• What the exercise asks: While reading through the material below, copy each line that holds the word "klockor".

• Records supplied:
::::::::::

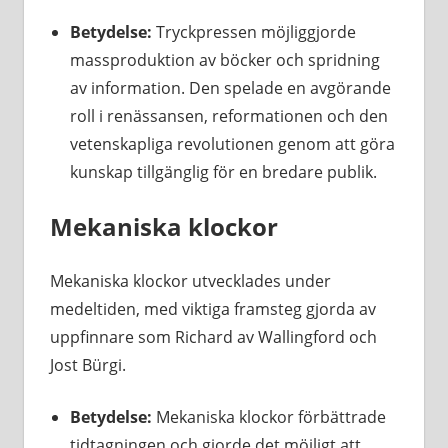
Betydelse:
Tryckpressen möjliggjorde
massproduktion av böcker och spridning
av information. Den spelade en avgörande
roll i renässansen, reformationen och den
vetenskapliga revolutionen genom att göra
kunskap tillgänglig för en bredare publik.
Mekaniska klockor
Mekaniska klockor utvecklades under
medeltiden, med viktiga framsteg gjorda av
uppfinnare som Richard av Wallingford och
Jost Bürgi.
Betydelse:
Mekaniska klockor förbättrade
tidtagningen och gjorde det möjligt att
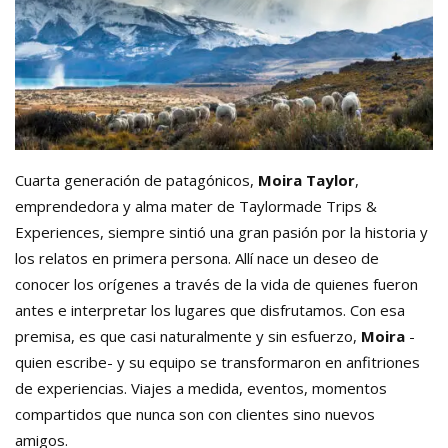
Cuarta generación de patagónicos,
Moira Taylor
,
emprendedora y alma mater de Taylormade Trips &
Experiences, siempre sintió una gran pasión por la historia y
los relatos en primera persona. Allí nace un deseo de
conocer los orígenes a través de la vida de quienes fueron
antes e interpretar los lugares que disfrutamos. Con esa
premisa, es que casi naturalmente y sin esfuerzo,
Moira
-
quien escribe- y su equipo se transformaron en anfitriones
de experiencias. Viajes a medida, eventos, momentos
compartidos que nunca son con clientes sino nuevos
amigos.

::::::::::

• Written reply:
Mekaniska klockor
Mekaniska klockor utvecklades under
Mekaniska klockor förbättrade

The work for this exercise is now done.